According to SIPRI data, India’s arms imports from Russia fell from 72 per cent of total imports between 2010 and 2014 to 36 per cent between 2020 and 2024, with France and the United States now collectively supplying 46 per cent of India’s military imports. India is simultaneously diversifying away from Russia in procurement terms while deepening institutional entanglement through RELOS, a deliberate strategy of managed dependency that carries compounding exposure if external pressure continues to harden.

The Wire’s analysis identifies the underlying logic clearly: RELOS’s emergence was rooted in concerns over possible US penalties on bilateral defence transactions, concerns given tangible form by India’s 2018 decision to acquire five S-400 systems, which prompted explicit warnings under the Countering America’s Adversaries Through Sanctions Act (CAATSA). Formalising logistics outside financial transaction channels reduces that exposure. It is, in that sense, a structural rather than simply a diplomatic response to the sanctions environment.

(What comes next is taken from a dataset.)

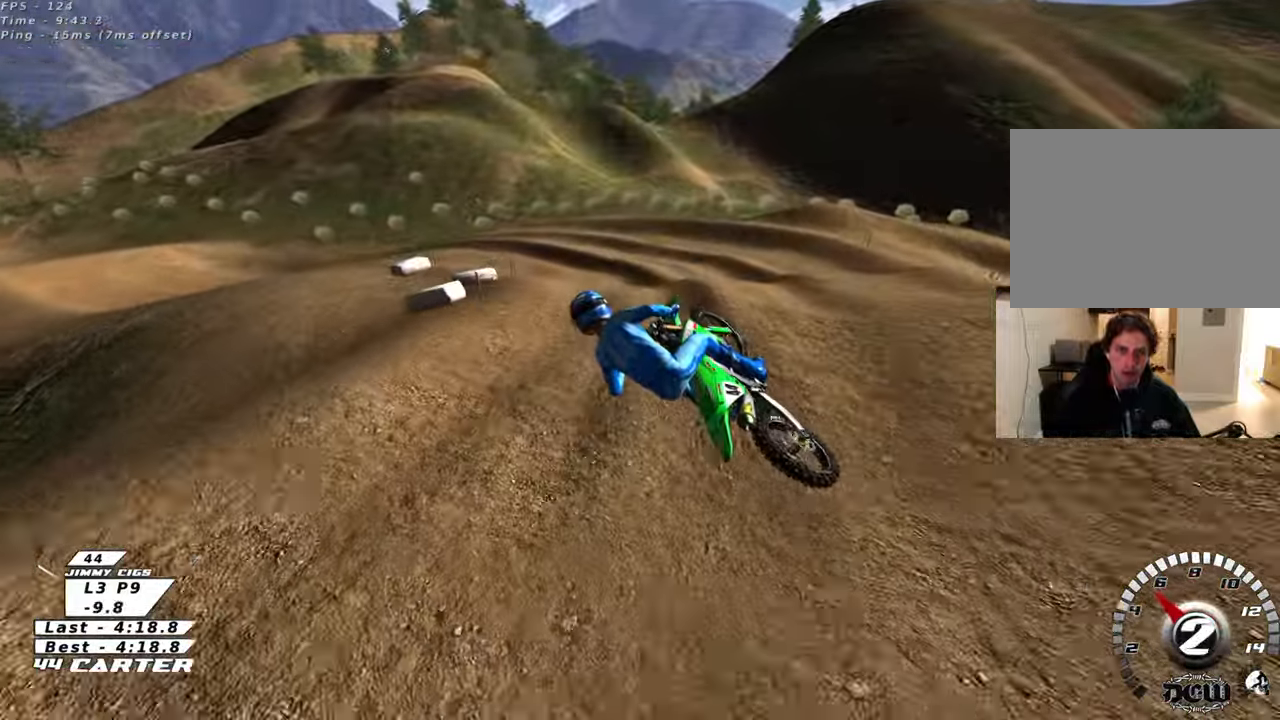
{"buttons": ["R2"], "left_stick": "center", "right_stick": "center", "events": [[200, "R2", "down"], [367, "left_stick", "right"], [450, "left_stick", "center"]]}
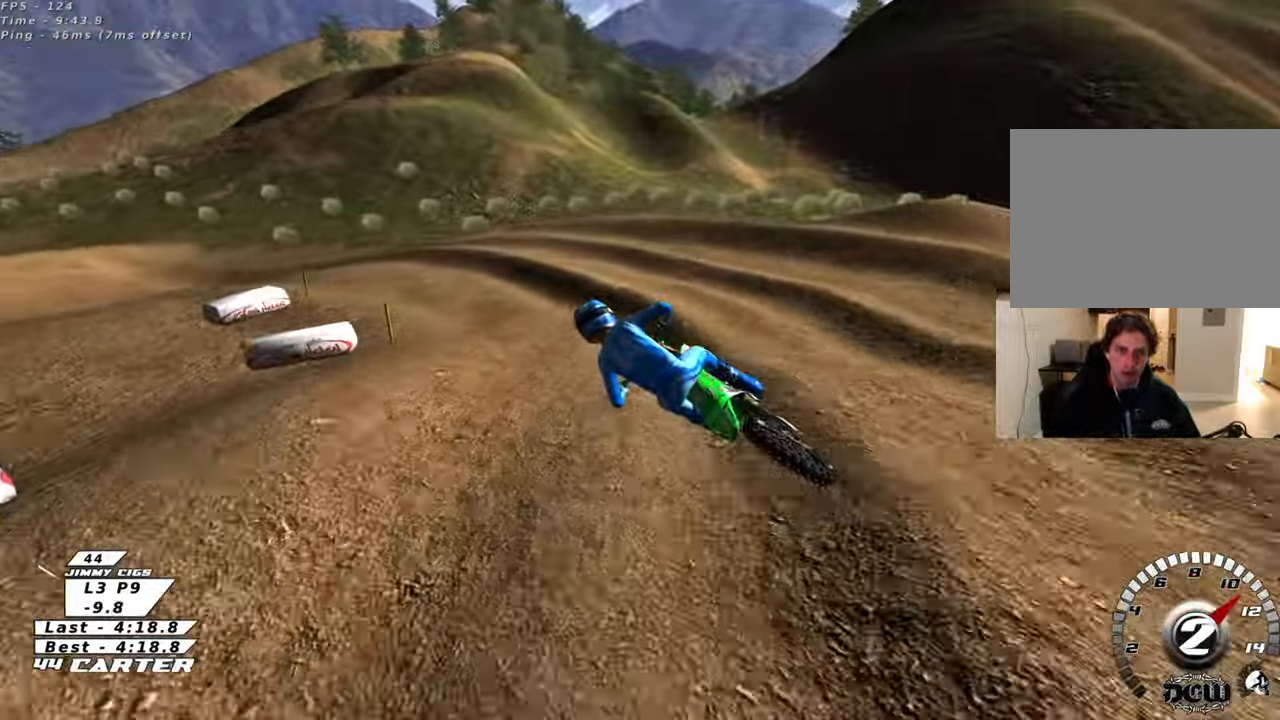
{"buttons": [], "left_stick": "up-left", "right_stick": "center", "events": [[33, "R2", "up"], [167, "R2", "down"], [350, "A", "down"], [467, "A", "up"], [467, "left_stick", "up-left"], [500, "R2", "up"]]}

What This Signals for South Asian Security

The South Asian implications of RELOS deserve direct analytical attention on three counts.

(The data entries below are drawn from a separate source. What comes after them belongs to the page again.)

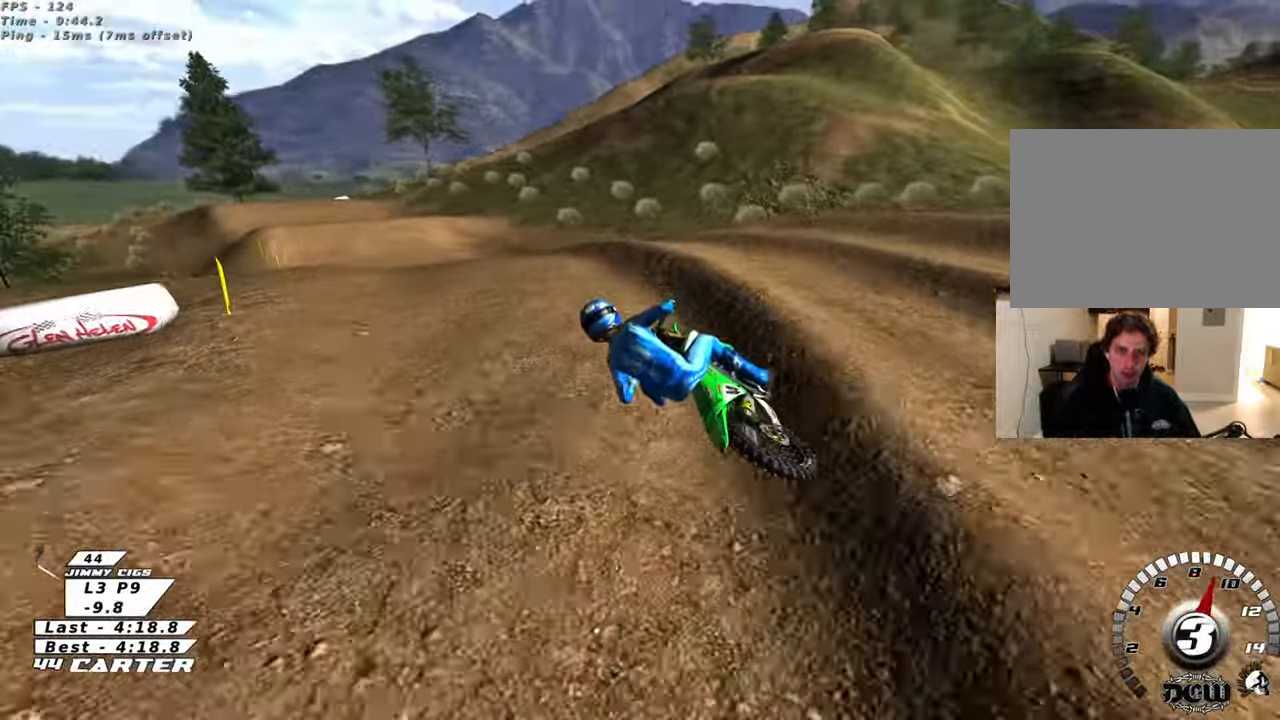
{"buttons": [], "left_stick": "down-right", "right_stick": "center", "events": [[100, "left_stick", "center"], [217, "left_stick", "down"], [450, "left_stick", "down-right"]]}
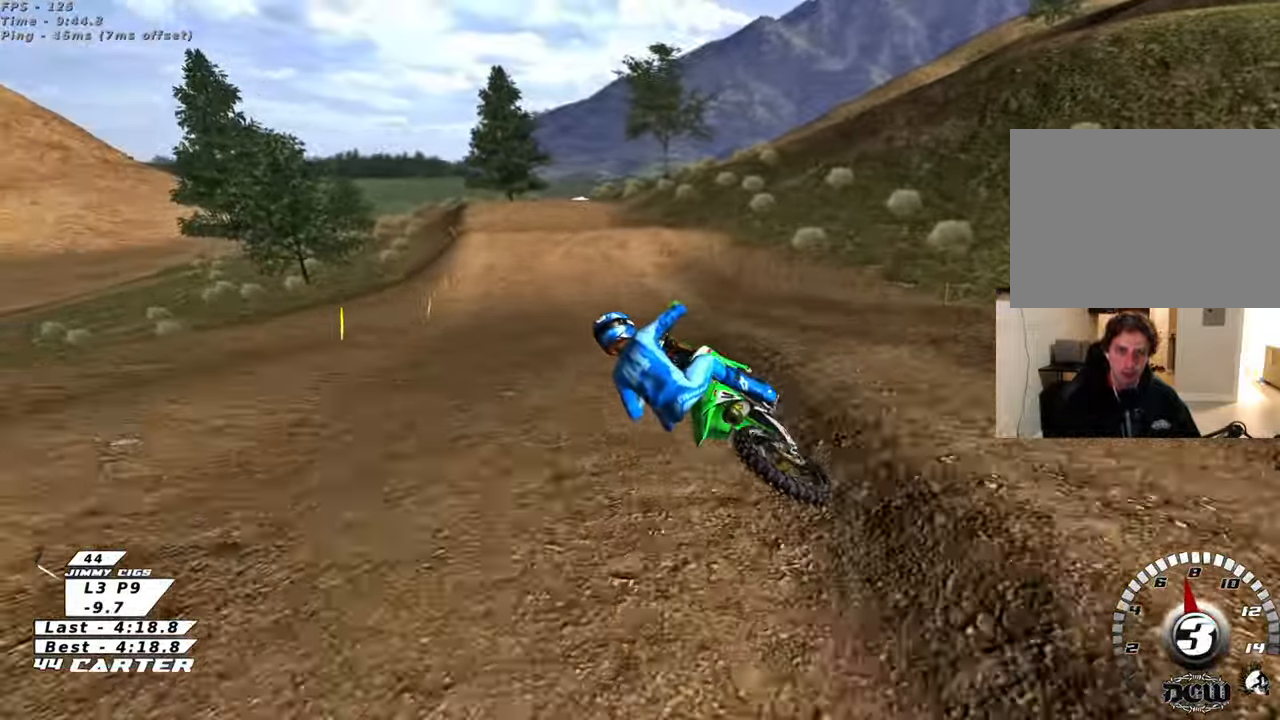
{"buttons": ["R2"], "left_stick": "center", "right_stick": "center", "events": [[67, "R2", "down"], [133, "right_stick", "left"], [200, "left_stick", "up"], [250, "R3", "down"], [450, "R3", "up"], [483, "right_stick", "center"], [500, "left_stick", "center"]]}
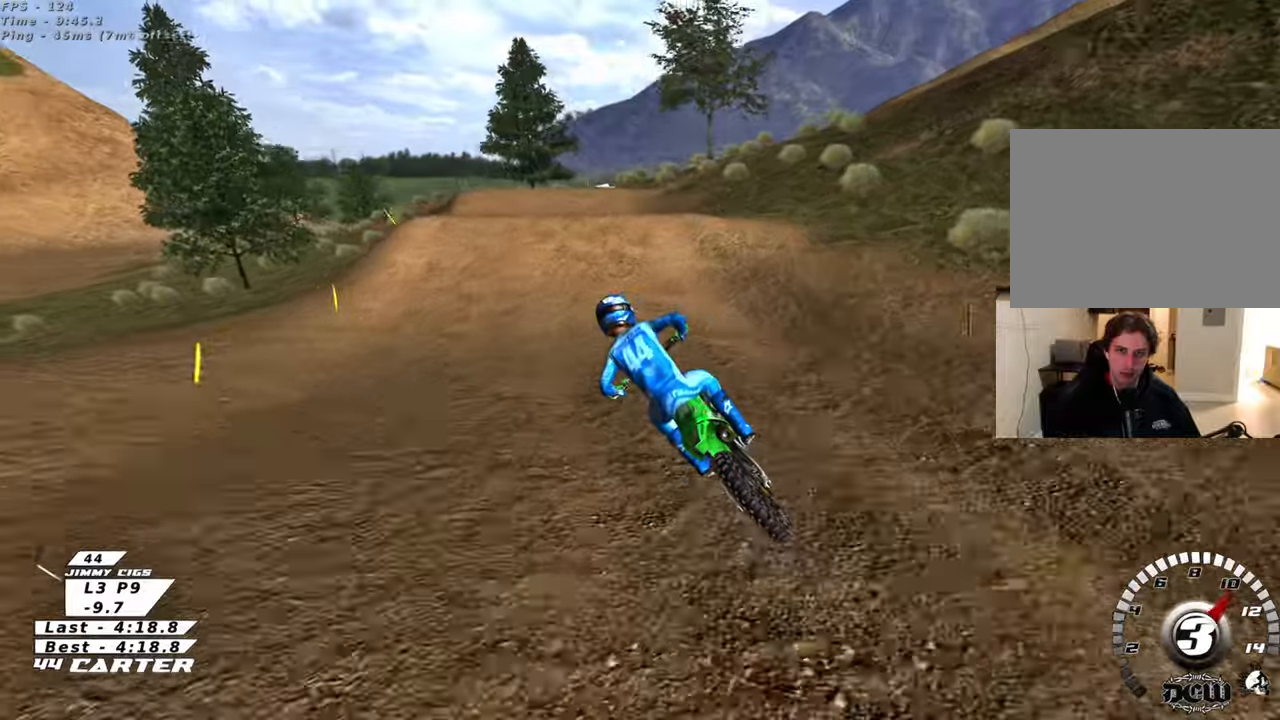
{"buttons": ["L2"], "left_stick": "right", "right_stick": "center", "events": [[217, "left_stick", "right"], [333, "L2", "down"], [350, "X", "down"], [367, "R2", "up"], [433, "X", "up"]]}
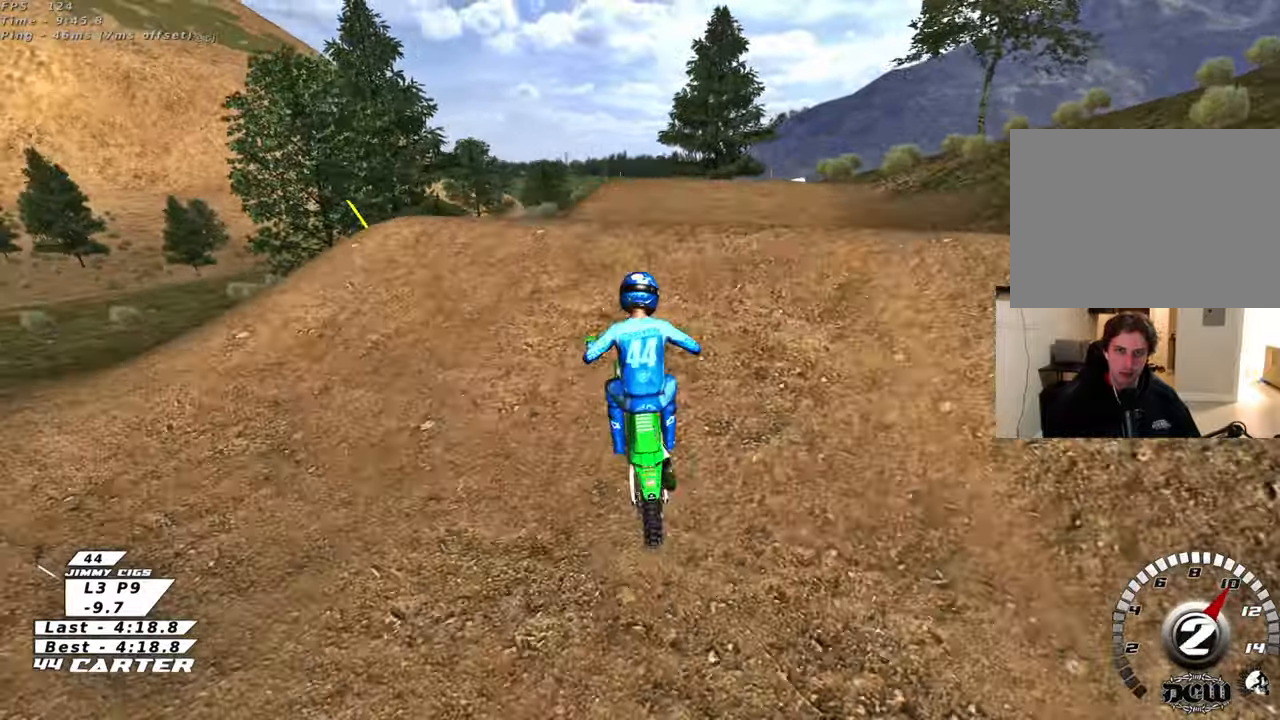
{"buttons": [], "left_stick": "left", "right_stick": "center", "events": [[33, "left_stick", "down-right"], [150, "L2", "up"], [200, "left_stick", "center"], [250, "left_stick", "left"]]}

First, the Arctic dimension matters for regional energy security in ways that have not been discussed. India’s access to Russian Arctic LNG and its stake in Northern Sea Route infrastructure directly affects the energy calculus of the wider South Asian neighbourhood. The Chennai-Vladivostok Eastern Maritime Corridor, operational since 2024, cuts travel time from over 40 days via Suez to around 24 days and is being  considered for expansion to other Indian ports and Southeast Asian countries. As Arctic routes become commercially

viable, the ability to shape access to them, not simply use them. It becomes a strategic asset with downstream consequences for South Asian connectivity.

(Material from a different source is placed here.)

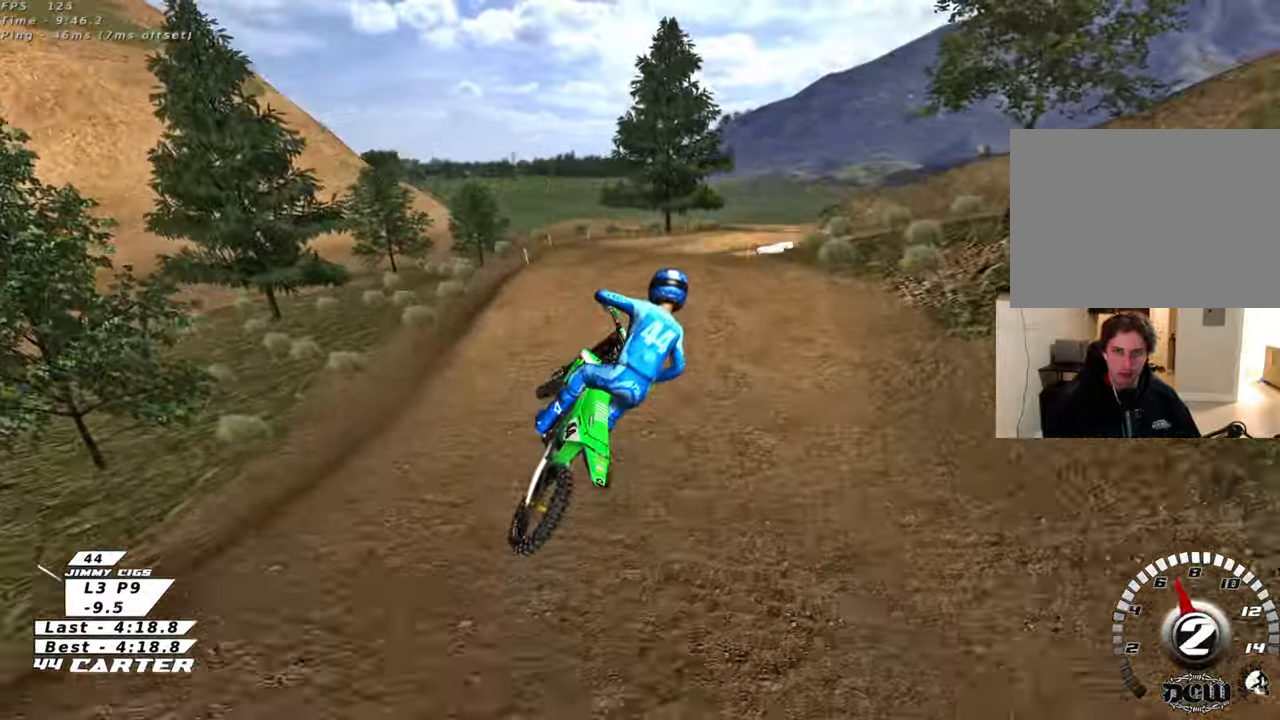
{"buttons": ["A", "R2"], "left_stick": "up-right", "right_stick": "center", "events": [[17, "R2", "down"], [100, "A", "down"], [150, "left_stick", "down-right"], [200, "A", "up"], [250, "left_stick", "right"], [267, "A", "down"], [367, "A", "up"], [450, "A", "down"], [450, "left_stick", "up-right"]]}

Second, the agreement’s signal to Pakistan is not negligible. Islamabad has watched India’s logistics network expand across the United States, France, Australia, Japan, and the United Kingdom. RELOS adds Russia at a moment of significant India-US friction and when US-Pakistan ties have deepened in ways New Delhi finds uncomfortable. The triangular dynamics between India, Russia, and Pakistan in the current moment deserve sustained analytical attention from South Asian security scholars.

Third, and most broadly, RELOS illustrates a pattern now characteristic of South Asian strategic competition: the bilateralisation of security architecture as a substitute for failing multilateral frameworks. Rather than relying on institutions, India is assembling a network of bilateral logistics agreements that preserves operational flexibility without formal alliance commitments. The ORF has noted that for India, the priority is ensuring  that any agreement solidifying its partnership with Moscow does not disrupt progress in other relationships, a formulation that captures the essential tension precisely. Managing that tension, rather than resolving it, is the defining characteristic of India’s current strategic posture.

RELOS is, in the end, less a story about India and Russia than about how a major power navigates compounding pressures, sanctions exposure, great-power rivalry, energy insecurity, and expanding strategic ambition without foreclosing options. Whether that navigation remains sustainable depends on how much further the external pressure environment tightens, and whether the institutional habits generated by RELOS eventually constrain the very flexibility they were designed to preserve.